Handling the Most Complex Hearts
Led by Ronn Tanel, MD, a UCSF pediatric electrophysiologist and director of the Pediatric Arrhythmia Center, the team provides expert care for infants, children, teens, and young adults with cardiac rhythm abnormalities.
Many patients have an isolated condition, but UCSF also provides specialized care for those with complex medical histories or heart rhythm concerns alongside congenital heart surgery. State-of-the-art equipment allows Tanel and his team to conduct detailed arrhythmia evaluations for even our smallest patients.
The Pediatric Arrhythmia Center team partners across other disciplines within the Pediatric Heart Center, UCSF Benioff Children’s Hospitals, and outside referring institutions. Whether it involves utilizing modern imaging modalities, advanced cardiac therapies, or surgical approaches to address rhythm issues, an integrated approach is critical for establishing outstanding results.
"The care of children with arrhythmias and congenital heart disease is a complex endeavor; ongoing expertise is key to success," says Tanel. "We have a team of dedicated nurses, advanced practice providers, and expert colleagues who focus exclusively on this subset of patients."
A Lifetime of Safety
Comprehensive care for Pediatric Arrhythmia Center patients often begins before birth and extends well into adulthood. Early involvement in patient care, including for fetal arrhythmias, provides families with a vital roadmap for what to expect after birth and throughout childhood.
Ultimately, as patients approach their teenage years, the center ensures a seamless transition to living with an arrhythmia diagnosis as an adult. "Because many arrhythmias take decades to appear following childhood heart surgery, we partner with and educate adult providers to screen and safeguard patients for their entire lives,” says Tanel, who is also board-certified in Adult Congenital Heart Disease.
Genetics to Clarify Treatment Plans
UCSF is one of the few centers nationwide to offer a pediatric Inherited Cardiac Arrhythmias Program (ICAP), a specialized service that leverages unique expertise in cardiovascular genetics to manage inherited heart rhythm disorders, like long QT syndrome.

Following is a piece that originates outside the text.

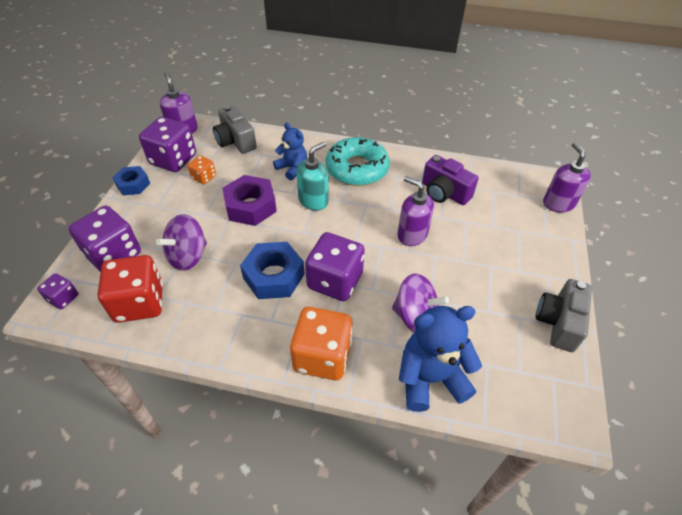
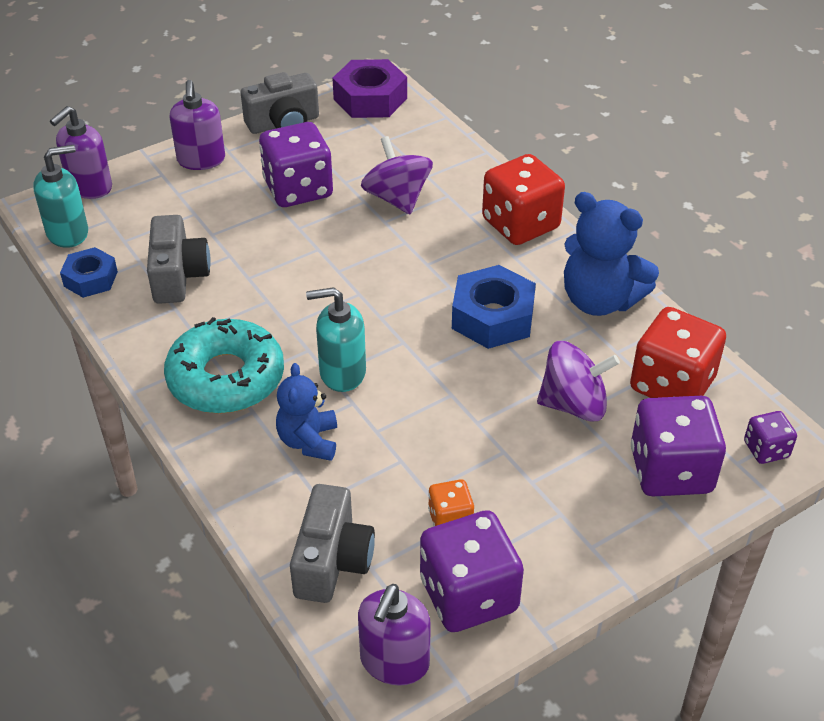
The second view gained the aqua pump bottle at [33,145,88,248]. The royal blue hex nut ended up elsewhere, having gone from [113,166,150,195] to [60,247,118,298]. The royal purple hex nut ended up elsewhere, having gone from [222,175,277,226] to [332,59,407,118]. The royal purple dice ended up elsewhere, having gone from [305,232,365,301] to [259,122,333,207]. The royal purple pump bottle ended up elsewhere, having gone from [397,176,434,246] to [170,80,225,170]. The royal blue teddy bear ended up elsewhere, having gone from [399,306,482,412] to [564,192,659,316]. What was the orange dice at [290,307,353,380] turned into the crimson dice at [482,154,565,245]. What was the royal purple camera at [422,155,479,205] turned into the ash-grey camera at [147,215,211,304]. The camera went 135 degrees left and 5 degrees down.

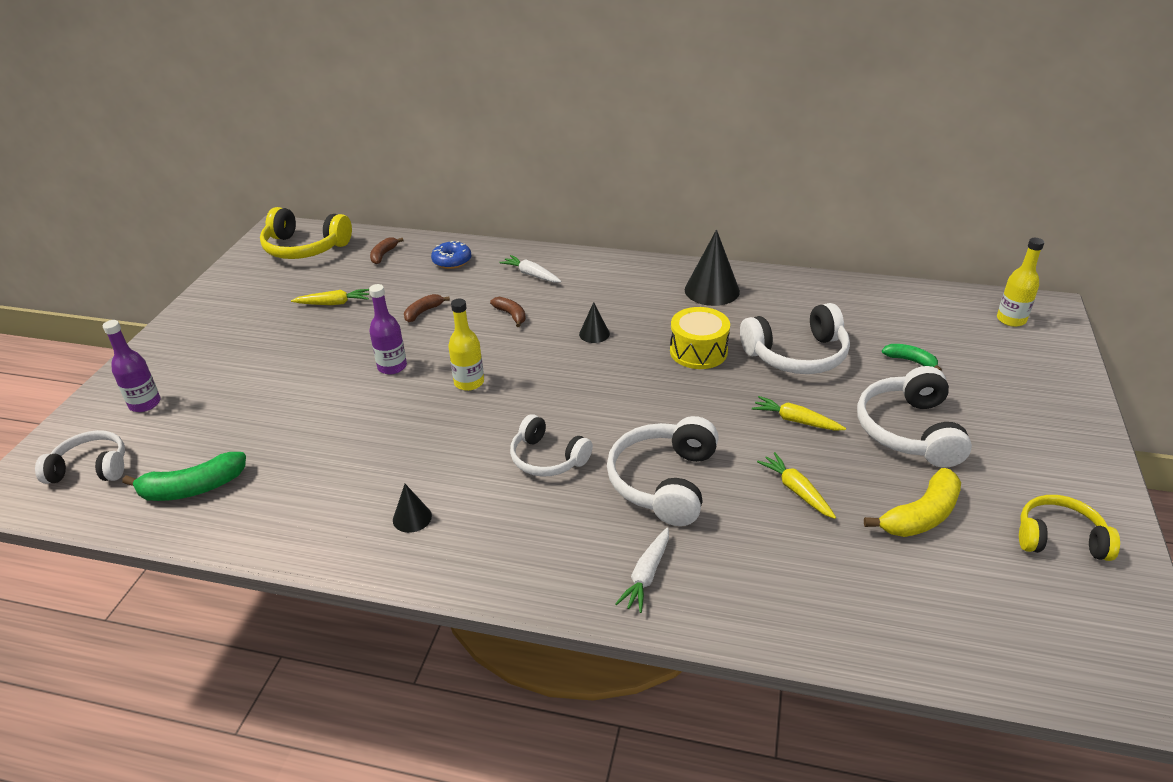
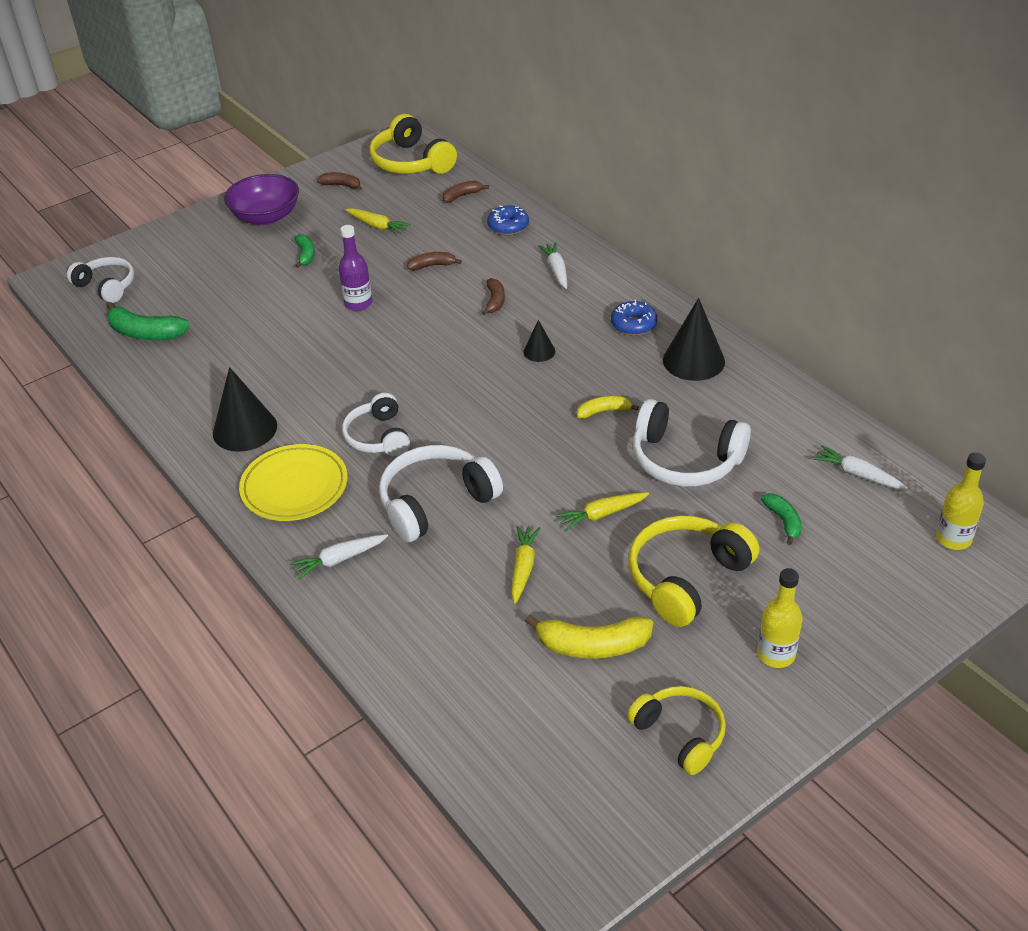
The second view lost the royal purple flask at [102,320,160,412]. The second view gained the royal purple serving bowl at [224,174,299,225]. The second view gained the bright yellow plate at [239,444,348,521]. The second view gained the emerald toy banana at [295,234,315,268]. The second view gained the dark brown toy banana at [317,172,362,190]. The second view gained the royal blue glazed donut at [611,300,657,336]. The second view gained the pure white carrot at [813,445,908,489]. The bright yellow flask ended up elsewhere, having gone from [448,299,484,391] to [757,568,803,668]. Where the bright yellow drum stood at [670,307,730,369], the bright yellow toy banana came to stand at [577,396,639,419]. What was the pure white headphones at [857,366,972,468] turned into the bright yellow headphones at [628,515,759,627]. The bright yellow carrot at [752,396,846,431] ended up facing another way, 90 degrees counterclockwise from before. The size of the black cone at [393,484,432,533] changed by a factor of 1.90. The camera went 40 degrees right and 5 degrees up.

Karyn Austin, MD, PhD, a pediatric electrophysiologist and director of the pediatric ICAP, uses advanced genetic insights to guide personalized care.

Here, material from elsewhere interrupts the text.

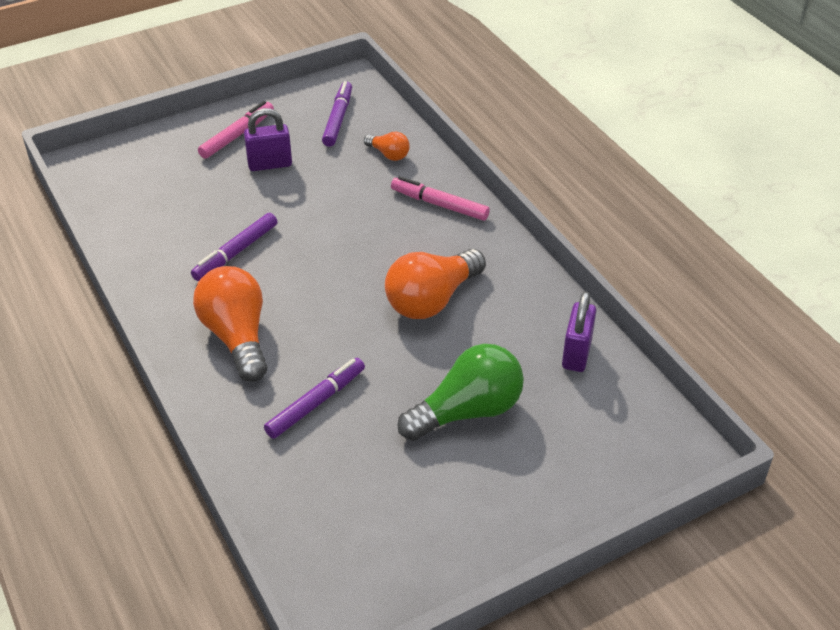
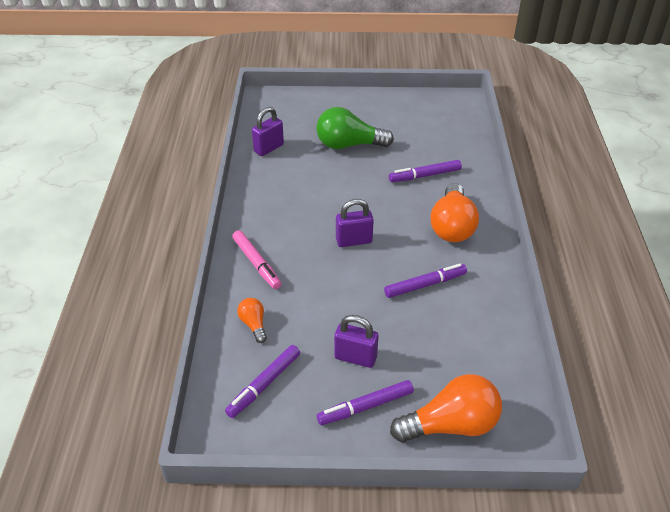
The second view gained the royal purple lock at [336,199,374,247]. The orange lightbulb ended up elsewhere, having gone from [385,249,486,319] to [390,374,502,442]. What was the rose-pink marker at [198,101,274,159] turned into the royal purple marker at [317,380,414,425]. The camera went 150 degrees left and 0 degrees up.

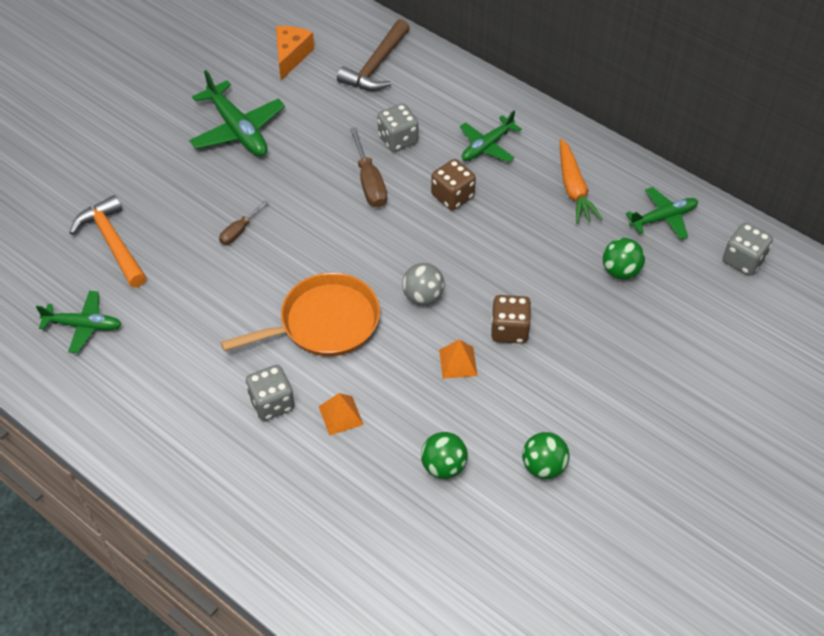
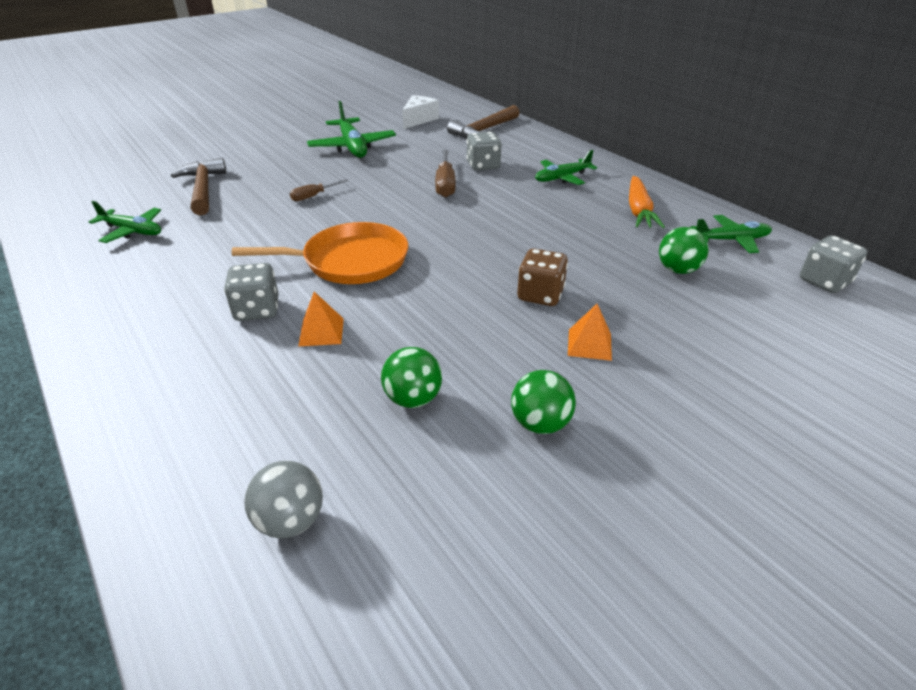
The second view lost the dark brown dice at [431,159,476,210]. The ash-grey sphere ended up elsewhere, having gone from [402,263,445,305] to [244,461,323,538]. The orange solid pyramid ended up elsewhere, having gone from [439,339,477,379] to [568,304,612,361]. What was the orange hammer at [69,195,146,287] turned into the dark brown hammer at [171,158,227,215]. What was the orange cheese at [276,26,314,80] turned into the pure white cheese at [402,95,439,129]. The camera went 15 degrees right and 15 degrees down.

“For example, identifying a specific mutation in the sodium channel gene, SCN5A, allows us to determine which therapies will be most effective for that child,” she explains.
In addition to clinical care, ICAP equips families with personalized slide decks that explain their child's specific genetic mutation. The team coordinates directly with coaches and primary care providers to ensure the child is safe from the classroom to the playing field.

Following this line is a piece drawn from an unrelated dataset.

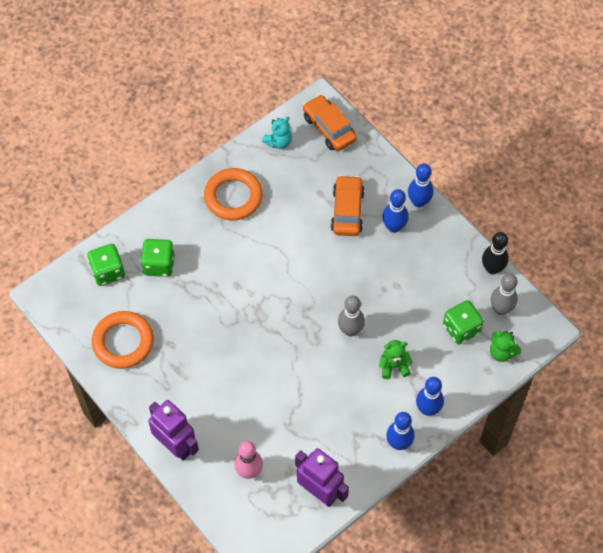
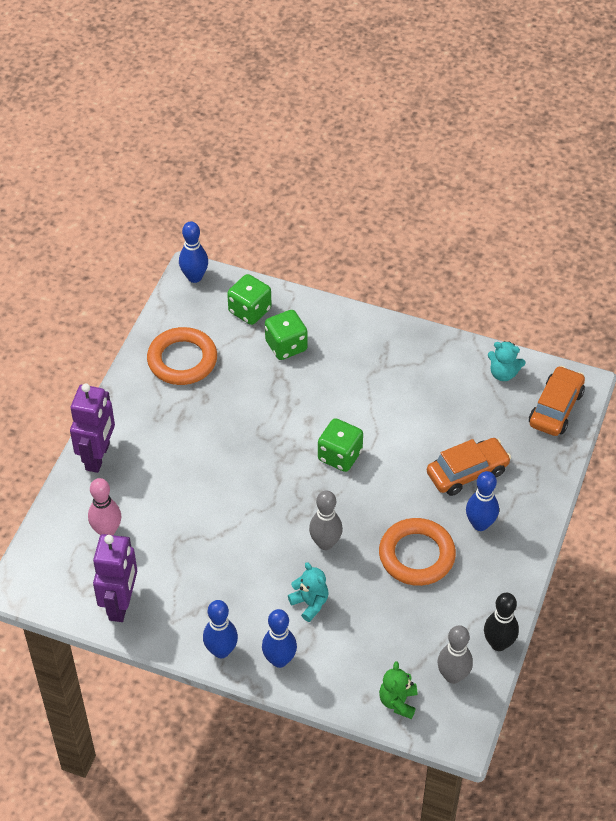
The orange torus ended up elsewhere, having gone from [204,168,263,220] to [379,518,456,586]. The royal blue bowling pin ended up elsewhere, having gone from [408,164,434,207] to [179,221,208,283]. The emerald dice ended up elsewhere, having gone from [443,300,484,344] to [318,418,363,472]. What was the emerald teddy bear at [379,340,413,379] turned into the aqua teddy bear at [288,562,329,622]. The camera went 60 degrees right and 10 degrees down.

"This support forms our foundation of care and allows families to focus on being a family, rather than being overwhelmed by the complexities of a genetic diagnosis," says Karyn Austin.
A Mission for Community Safety
The center’s impact extends beyond the clinic walls through a partnership with Project ADAM, a national organization dedicated to preventing sudden cardiac arrests in schools. UCSF helps local schools achieve “Heart Safe” designations through education and emergency planning.
The importance of this work was recently highlighted when a local school, trained by UCSF, successfully resuscitated a visitor who collapsed in the gym.
"When a school is equipped with the right tools and training, they can turn a potentially tragic collapse into a story of survival," says Tanel.
Tanel and Austin also routinely participate in Play Safe, an annual screening for local high school athletes prior to the start of team practice. By conducting ECG evaluations, it is possible to identify underlying cardiac risks before they lead to an acute event on the field.
Protecting a Child’s Future
At the UCSF Pediatric Arrhythmia Center, genomic insights, lifelong continuity, and community safety initiatives serve a single purpose: ensuring long-term heart health so children can focus on simply being kids.
"Our program emphasizes family-based care," says Tanel. "We consider the many aspects, both medical and non-medical, of caring for these often very complex patients."
By combining technical expertise with a lifelong commitment to safety and support, the UCSF Division of Pediatric Cardiology is safeguarding the hearts — and the futures — of the next generation.